Para pemilih di kota-kota besar tidak puas dengan kinerja baik reformis maupun garis keras.
Pemilu menjadi sarana untuk menyatukan sikap nasional Iran menghadapi ancaman AS dan unjuk rasa itu. Pengamat Timur Tengah dari Universitas Tennesee, Saeid Golkar, menyatakan, para pemilih di kota-kota besar tidak puas dengan kinerja baik reformis maupun garis keras.
”Mereka juga tidak yakin akan ada perubahan melalui pemilihan ini,” kata Golkar, asisten profesor ilmu politik itu.

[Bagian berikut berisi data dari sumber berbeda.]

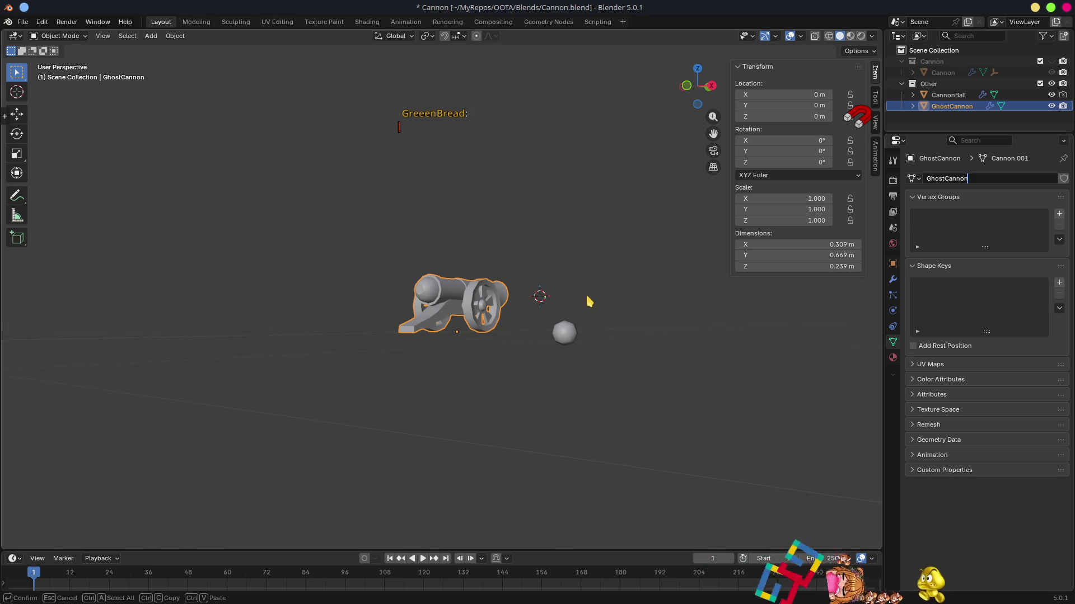
mouse_move(612, 328)
left_mouse_down()
mouse_move(655, 343)
mouse_move(646, 351)
left_mouse_up()
key("ctrl+s")
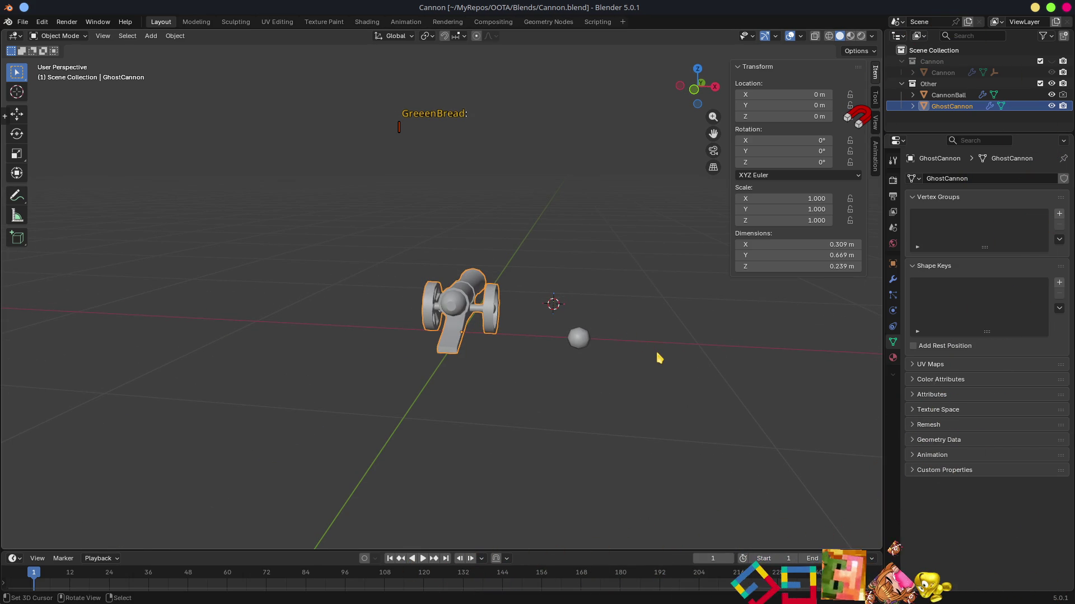
key("alt+Tab")
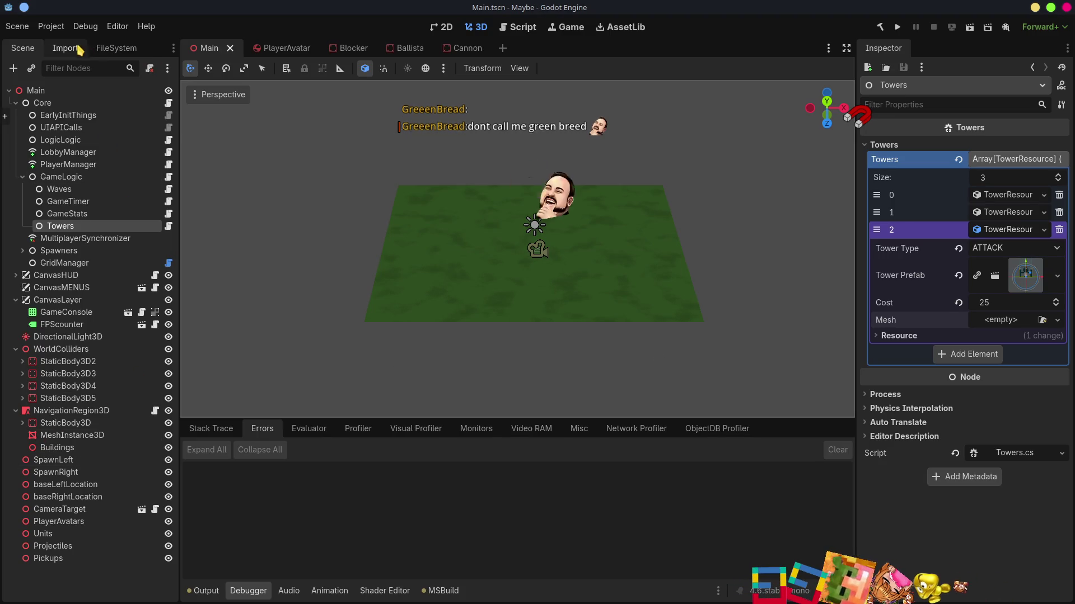
left_click(114, 48)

Perekonomian Iran menghadapi tantangan berat sejak AS kembali memberikan sanksi. Berkali-kali unjuk rasa nasional dilancarkan, tetapi hingga kini tak ada perbaikan berarti, yang membuat warga Iran nyaris putus asa. Apatisme warga harus segera dijawab dan dicarikan jalan keluarnya jika Iran tak ingin terjerembap lebih dalam lagi, baik di bidang ekonomi maupun politik.